Graphene and Related Two-Dimensional Materials
Professor Christoph Stampfer, RWTH Aachen University
Friday, November 17, 2017, 12 noon 1:30pm, RWTH Aachen Guest House
In short, graphene is a two-dimensional atomic crystal made up of carbon atoms arranged in a hexagonal lattice.
Thanks to its unique combination of superior properties, graphene is a credible starting point for new disruptive technologies across a wide range of fields. Graphene is the thinnest material known to man with a thickness of one atom (a million times thinner than a human hair), the strongest compound discovered (between 100-300 times stronger than steel), the lightest material known (with one square meter coming in at around 0.77 milligrams) and flexible.
It is also impermeable to molecules, and is extremely electrically and thermally conductive – graphene enables electrons to flow much faster than silicon and copper. It is also a transparent conductor, combining electrical and optical functionalities in an exceptional way. In addition, related two-dimensional materials exhibiting semiconducting, superconducting and insulating properties have been recently discovered promising a bright future of artificial van-der-Waals solids.
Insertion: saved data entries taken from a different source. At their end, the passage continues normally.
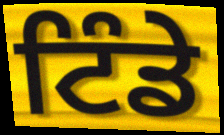
ਟਿੰਡੇ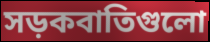
সড়কবাতিগুলোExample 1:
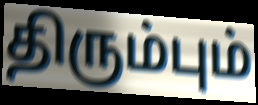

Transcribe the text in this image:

திரும்பும்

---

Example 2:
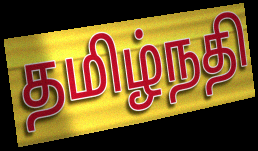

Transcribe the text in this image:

தமிழ்நதி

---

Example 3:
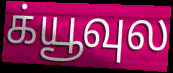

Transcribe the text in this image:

க்யூவுல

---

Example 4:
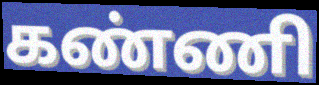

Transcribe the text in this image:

கண்ணி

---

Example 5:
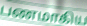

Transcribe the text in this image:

பணமாகியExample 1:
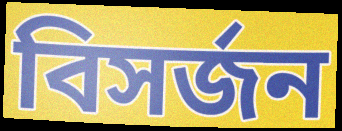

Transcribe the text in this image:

বিসর্জন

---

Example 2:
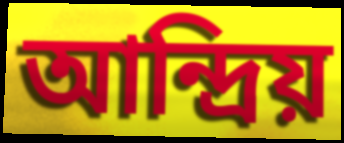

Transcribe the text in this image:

আন্দ্রিয়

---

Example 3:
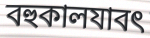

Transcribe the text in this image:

বহুকালযাবৎ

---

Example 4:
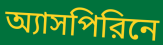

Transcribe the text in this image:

অ্যাসপিরিনে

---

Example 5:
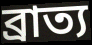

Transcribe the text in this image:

ব্রাত্য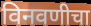
विनवणीचा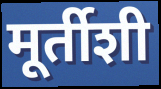
मूर्तीशीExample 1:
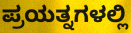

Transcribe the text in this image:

ಪ್ರಯತ್ನಗಳಲ್ಲಿ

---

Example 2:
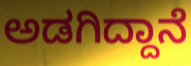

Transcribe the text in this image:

ಅಡಗಿದ್ದಾನೆ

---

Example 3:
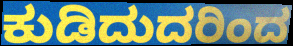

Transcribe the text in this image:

ಕುಡಿದುದರಿಂದ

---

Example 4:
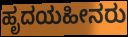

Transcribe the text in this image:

ಹೃದಯಹೀನರು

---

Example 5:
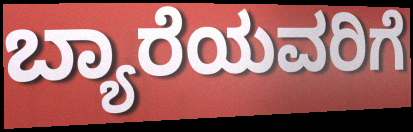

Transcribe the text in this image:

ಬ್ಯಾರೆಯವರಿಗೆ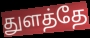
துளத்தேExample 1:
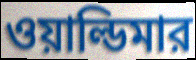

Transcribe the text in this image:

ওয়াল্ডিমার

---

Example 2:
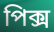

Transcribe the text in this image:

পিক্স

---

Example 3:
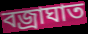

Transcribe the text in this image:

বজ্রাঘাত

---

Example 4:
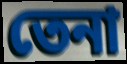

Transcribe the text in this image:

তেনা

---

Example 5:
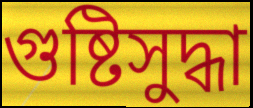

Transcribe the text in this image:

গুষ্টিসুদ্ধা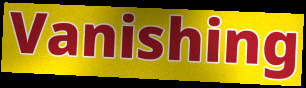
VanishingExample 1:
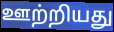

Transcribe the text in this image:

ஊற்றியது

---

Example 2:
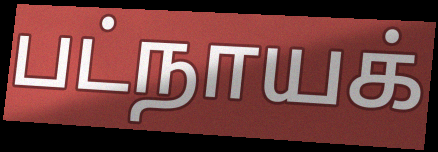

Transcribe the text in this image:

பட்நாயக்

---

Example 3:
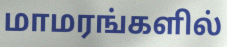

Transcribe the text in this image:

மாமரங்களில்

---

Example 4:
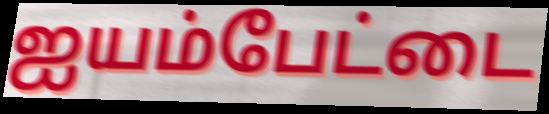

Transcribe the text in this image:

ஐயம்பேட்டை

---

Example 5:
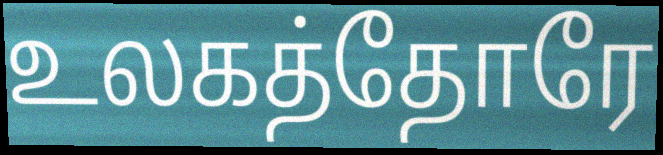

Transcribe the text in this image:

உலகத்தோரேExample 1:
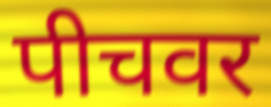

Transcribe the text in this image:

पीचवर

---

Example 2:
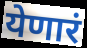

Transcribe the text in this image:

येणारं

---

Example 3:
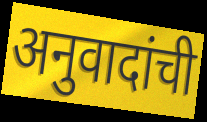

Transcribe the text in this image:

अनुवादांची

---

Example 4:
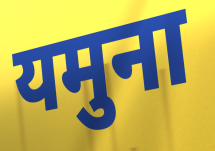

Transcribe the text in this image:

यमुना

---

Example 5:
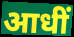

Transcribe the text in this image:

आधीं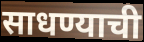
साधण्याचीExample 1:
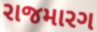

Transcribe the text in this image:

રાજમારગ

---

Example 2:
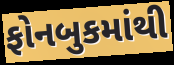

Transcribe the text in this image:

All these makes the vibrant research field of graphene and related two-dimensional (2D) materials a highly interesting and fruitful area of activity for an “Integrated Interdisciplinary University of Technology”. Along this line I will also elaborate on our plans and strategies within the “Aachen Graphene & 2D-Materials Center”.Copyright: NRW Akademie der Wissenschaften und Künste
Christoph Stampfer, born in 1977, is currently professor at the 2nd Institute of Physics at RWTH Aachen University. His primary interests include graphene and 2D materials research, mesoscopic transport, and micro electromechanical systems. He holds a Dipl.-Ing. degree in Technical Physics from TU Wien and a doctoral degree in Mechanical Engineering from ETH Zurich. He was a staff member at the Institute for Micro and Nano Systems of ETH Zurich from 2003 to 2007 and a postdoctoral fellow of the Institute for Solid State Physics (ETH Zurich) from 2007 to 2009.
From 2009 till 2013 he was JARA-FIT Junior Professor at RWTH Aachen University and Forschungszentrum Jülich. He has been awarded with an ERC Starting Grant to work on "Graphene Quantum Electromechanical Systems“ in 2011 and is member of the Young Scientist community of the World Economic Forum (WEF) since 2014.